Hydrogen can not only be used for storing excess energy of fluctuating renewable sources such as wind or solar—and later be used to generate climate-neutral electricity and heat via a fuel cell—it can also be used for production of e-fuels or as a fuel in hydrogen engines. While hydrogen is not a magical cure-all and may not be the optimal solution for every situation, it is already essential for many core industries, such as in treating metals, producing fertilizer, and processing foods. Furthermore, demand for hydrogen is expected to rise significantly in the coming years, as it will play a large part in decarbonizing heavy industry and chemical production, and set a basis for derivative fuels in the mobility sector, among other uses.

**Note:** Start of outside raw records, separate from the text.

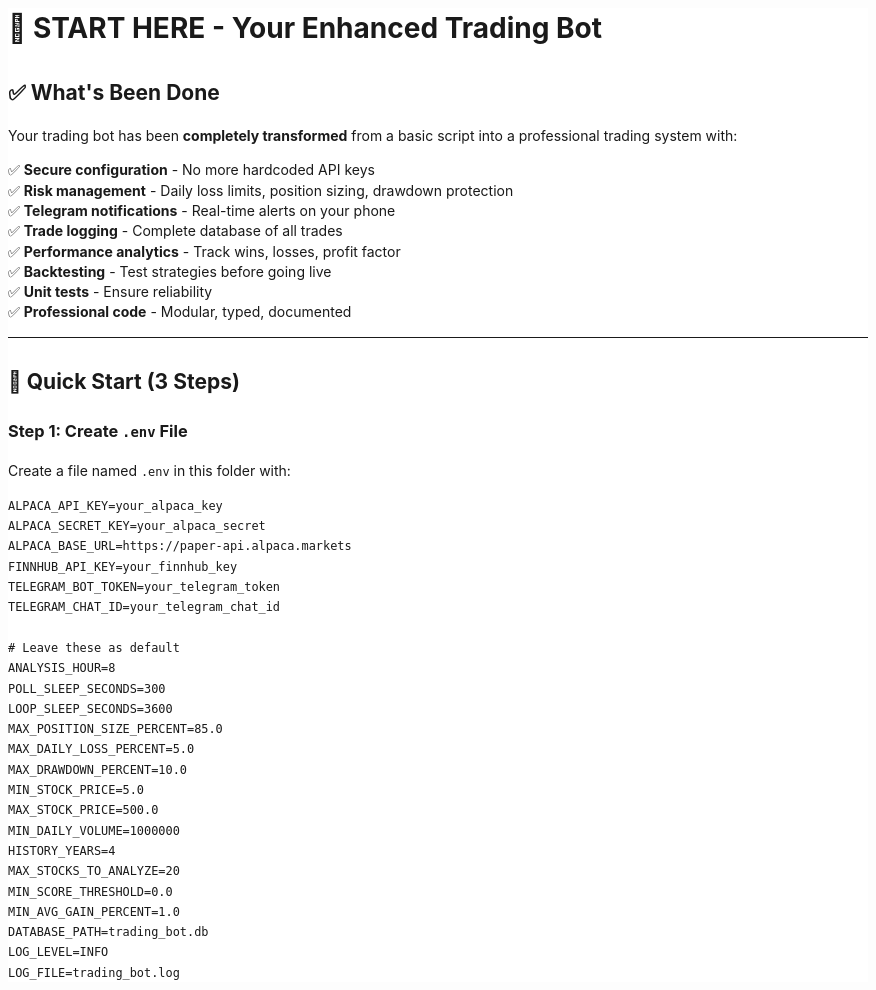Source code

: # 🎯 START HERE - Your Enhanced Trading Bot

## ✅ What's Been Done

Your trading bot has been **completely transformed** from a basic script into a professional trading system with:

✅ **Secure configuration** - No more hardcoded API keys  
✅ **Risk management** - Daily loss limits, position sizing, drawdown protection  
✅ **Telegram notifications** - Real-time alerts on your phone  
✅ **Trade logging** - Complete database of all trades  
✅ **Performance analytics** - Track wins, losses, profit factor  
✅ **Backtesting** - Test strategies before going live  
✅ **Unit tests** - Ensure reliability  
✅ **Professional code** - Modular, typed, documented  

---

## 🚀 Quick Start (3 Steps)

### Step 1: Create `.env` File

Create a file named `.env` in this folder with:

```env
ALPACA_API_KEY=your_alpaca_key
ALPACA_SECRET_KEY=your_alpaca_secret
ALPACA_BASE_URL=https://paper-api.alpaca.markets
FINNHUB_API_KEY=your_finnhub_key
TELEGRAM_BOT_TOKEN=your_telegram_token
TELEGRAM_CHAT_ID=your_telegram_chat_id

# Leave these as default
ANALYSIS_HOUR=8
POLL_SLEEP_SECONDS=300
LOOP_SLEEP_SECONDS=3600
MAX_POSITION_SIZE_PERCENT=85.0
MAX_DAILY_LOSS_PERCENT=5.0
MAX_DRAWDOWN_PERCENT=10.0
MIN_STOCK_PRICE=5.0
MAX_STOCK_PRICE=500.0
MIN_DAILY_VOLUME=1000000
HISTORY_YEARS=4
MAX_STOCKS_TO_ANALYZE=20
MIN_SCORE_THRESHOLD=0.0
MIN_AVG_GAIN_PERCENT=1.0
DATABASE_PATH=trading_bot.db
LOG_LEVEL=INFO
LOG_FILE=trading_bot.log
```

Green Hydrogen Opportunities
Due to factors such as cost, much of the hydrogen used by industries worldwide today is still sourced from fossil fuels, resulting in carbon emissions. Therefore, a transition to other forms of hydrogen production that create no CO 2 emissions, such as via electrolysis from renewable sources, is needed. But how can we responsibly and affordably produce the huge quantities of hydrogen that will be in demand? One answer: by using a modular approach and offering scalable production options that will help make affordable production of green hydrogen more accessible on a per case basis.
In the depths of the ongoing discussion around securing less-expensive ways to produce green hydrogen, one thing is certain—a more sustainable energy landscape will be more complex and diverse than we are used to, with no one-size-fits-all approach. With more than a century of experience in engineering and technology across various industries, Rolls-Royce understands that a diverse portfolio of renewable technologies is essential to achieve a successful energy transition.

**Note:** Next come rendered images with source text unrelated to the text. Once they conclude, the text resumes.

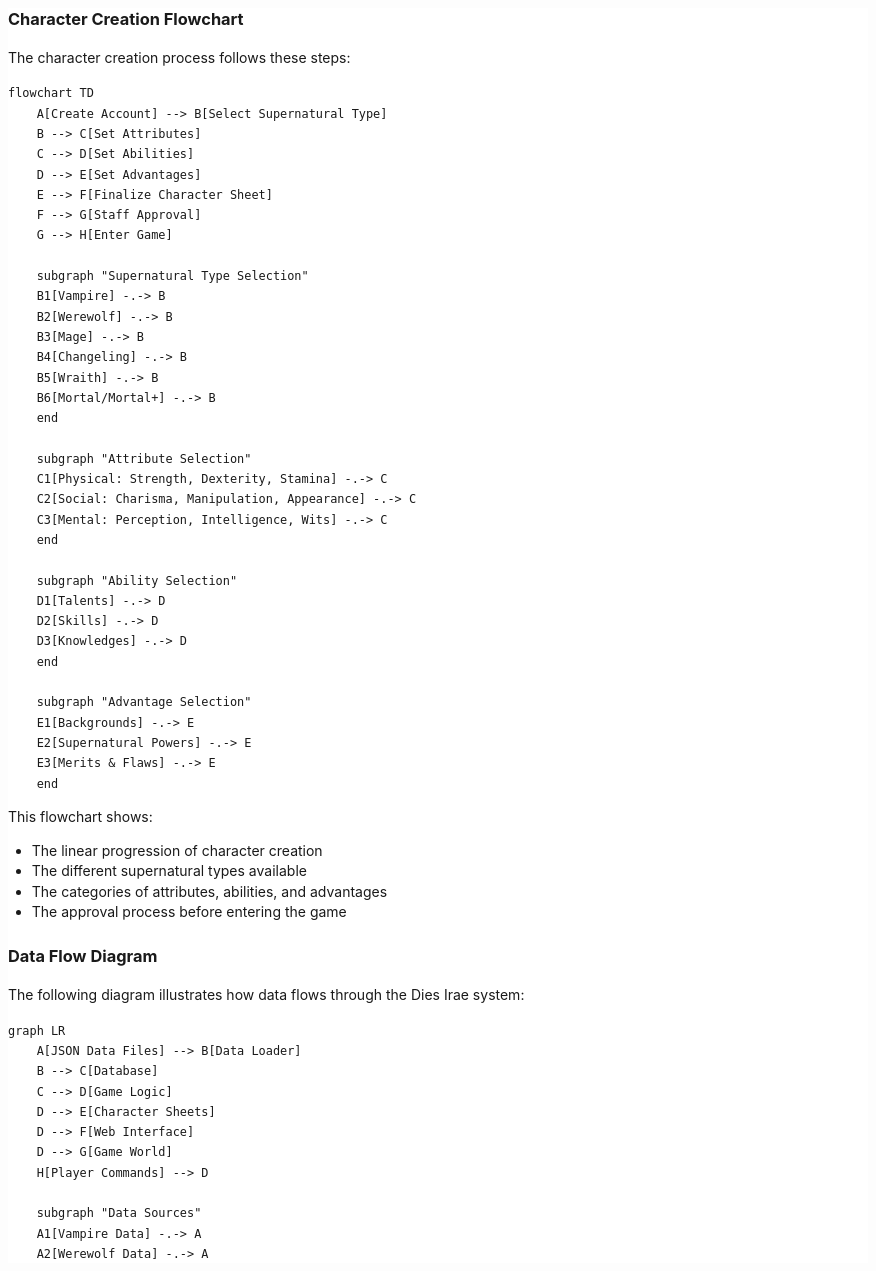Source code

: ### Character Creation Flowchart

The character creation process follows these steps:

```mermaid
flowchart TD
    A[Create Account] --> B[Select Supernatural Type]
    B --> C[Set Attributes]
    C --> D[Set Abilities]
    D --> E[Set Advantages]
    E --> F[Finalize Character Sheet]
    F --> G[Staff Approval]
    G --> H[Enter Game]
    
    subgraph "Supernatural Type Selection"
    B1[Vampire] -.-> B
    B2[Werewolf] -.-> B
    B3[Mage] -.-> B
    B4[Changeling] -.-> B
    B5[Wraith] -.-> B
    B6[Mortal/Mortal+] -.-> B
    end
    
    subgraph "Attribute Selection"
    C1[Physical: Strength, Dexterity, Stamina] -.-> C
    C2[Social: Charisma, Manipulation, Appearance] -.-> C
    C3[Mental: Perception, Intelligence, Wits] -.-> C
    end
    
    subgraph "Ability Selection"
    D1[Talents] -.-> D
    D2[Skills] -.-> D
    D3[Knowledges] -.-> D
    end
    
    subgraph "Advantage Selection"
    E1[Backgrounds] -.-> E
    E2[Supernatural Powers] -.-> E
    E3[Merits & Flaws] -.-> E
    end
```

This flowchart shows:
- The linear progression of character creation
- The different supernatural types available
- The categories of attributes, abilities, and advantages
- The approval process before entering the game

### Data Flow Diagram

The following diagram illustrates how data flows through the Dies Irae system:

```mermaid
graph LR
    A[JSON Data Files] --> B[Data Loader]
    B --> C[Database]
    C --> D[Game Logic]
    D --> E[Character Sheets]
    D --> F[Web Interface]
    D --> G[Game World]
    H[Player Commands] --> D
    
    subgraph "Data Sources"
    A1[Vampire Data] -.-> A
    A2[Werewolf Data] -.-> A
```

Rolls-Royce sees an important role for hydrogen in helping to lower transport emissions, as well as for energy storage, heating, and even powering smaller aircraft using fuel cells. This is why the company has entered the market for scalable solutions for green hydrogen production, beginning to bridge the gap for sustainable transition by developing a solution to produce hydrogen cheaply and on a large scale using green electricity. In 2022, the company acquired a majority stake in electrolysis stack specialist Hoeller Electrolyzer, whose highly efficient polymer electrolyte membrane (PEM) stack technology forms the basis of a new range of mtu electrolyzer products from the Rolls-Royce Power Systems division.

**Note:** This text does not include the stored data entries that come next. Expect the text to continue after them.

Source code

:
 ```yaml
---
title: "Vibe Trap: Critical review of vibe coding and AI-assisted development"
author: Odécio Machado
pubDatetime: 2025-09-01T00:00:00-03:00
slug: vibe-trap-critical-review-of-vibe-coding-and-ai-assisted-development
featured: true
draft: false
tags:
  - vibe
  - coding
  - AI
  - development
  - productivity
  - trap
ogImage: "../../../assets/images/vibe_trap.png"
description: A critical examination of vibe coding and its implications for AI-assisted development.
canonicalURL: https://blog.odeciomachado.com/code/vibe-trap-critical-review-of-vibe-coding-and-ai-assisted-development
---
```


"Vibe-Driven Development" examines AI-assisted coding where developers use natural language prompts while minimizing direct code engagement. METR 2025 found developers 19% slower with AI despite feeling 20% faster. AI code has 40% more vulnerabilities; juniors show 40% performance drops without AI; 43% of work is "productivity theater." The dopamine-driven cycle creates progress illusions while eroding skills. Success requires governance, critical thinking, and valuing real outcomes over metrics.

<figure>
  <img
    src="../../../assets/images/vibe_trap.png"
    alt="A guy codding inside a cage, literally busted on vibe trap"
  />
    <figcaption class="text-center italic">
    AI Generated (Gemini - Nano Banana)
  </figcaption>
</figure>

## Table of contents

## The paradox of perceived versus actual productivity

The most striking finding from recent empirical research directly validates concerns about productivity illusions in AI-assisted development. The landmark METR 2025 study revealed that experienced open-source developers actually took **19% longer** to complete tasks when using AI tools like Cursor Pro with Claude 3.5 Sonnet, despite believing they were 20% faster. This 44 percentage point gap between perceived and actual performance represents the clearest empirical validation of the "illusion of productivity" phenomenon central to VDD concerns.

In hydrogen electrolysis, water is broken down into its components—hydrogen and oxygen—by an electrochemical reaction, producing hydrogen at the negative pole and oxygen at the positive pole. The electrochemical reaction takes place in a cell between plate-shaped electrodes separated by membranes. Hundreds of cells located one above the other and pressed together form a “stack,” arranged in such a way that they produce the required amount of hydrogen as economically and effectively as possible.
Ensuring no CO2 is produced during hydrogen production, solar parks, wind turbines, and hydropower plants are used to supply the electrolyzers with electricity. The collected hydrogen from the electrolyzers can be used in fuel cells or to power hydrogen engines, feeding electricity into a power grid or used to power vehicles, ships, or in industrial manufacturing applications.
The aforementioned mtu electrolyzer product range will allow customers to store renewably produced energy in the form of hydrogen for use or for further processing and will serve as key components in larger-scale renewable cross-section energy systems. Solutions such as these can offer a modular design that are scalable in power range to provide a fully autonomous, high-power, high-efficiency solution for low-cost production of hydrogen. The first mtu electrolyzer using a Hoeller stack is set to go into operation this year, showing the part an electrolyzer can play in the overall architecture of a microgrid system.
The introduction of green hydrogen is not without its challenges, however. As part of an individual energy system, hydrogen increases the number of technologies required for operation, raising the complexity of operating strategies and creating new challenges in automation and controls. As industry transitions from today’s hybrid solutions that feature hydrogen as a component to tomorrow’s multiple hydrogen-based technology solutions, operation strategies will need to be adapted and respective intelligent asset controls will need to be integrated.
Offering one way to address this, Rolls-Royce is introducing a new system called mtu EnergetIQ, a smart automation platform that continuously recalculates the best operating strategy of complex energy systems while taking forecasts of renewables, prediction of energy demand, and hydrogen and cost into account. The platform can be used to calculate the ideal mix in terms of power generation, storage, and requirements. Capabilities like that of EnergetIQ will be increasingly important as manufacturers begin to reconceptualize their power supply systems, as the future of energy technology lies in increasing diversity, complexity, and integration.
—Armin Fürderer is head of net-zero solutions with Rolls-Royce Power Systems.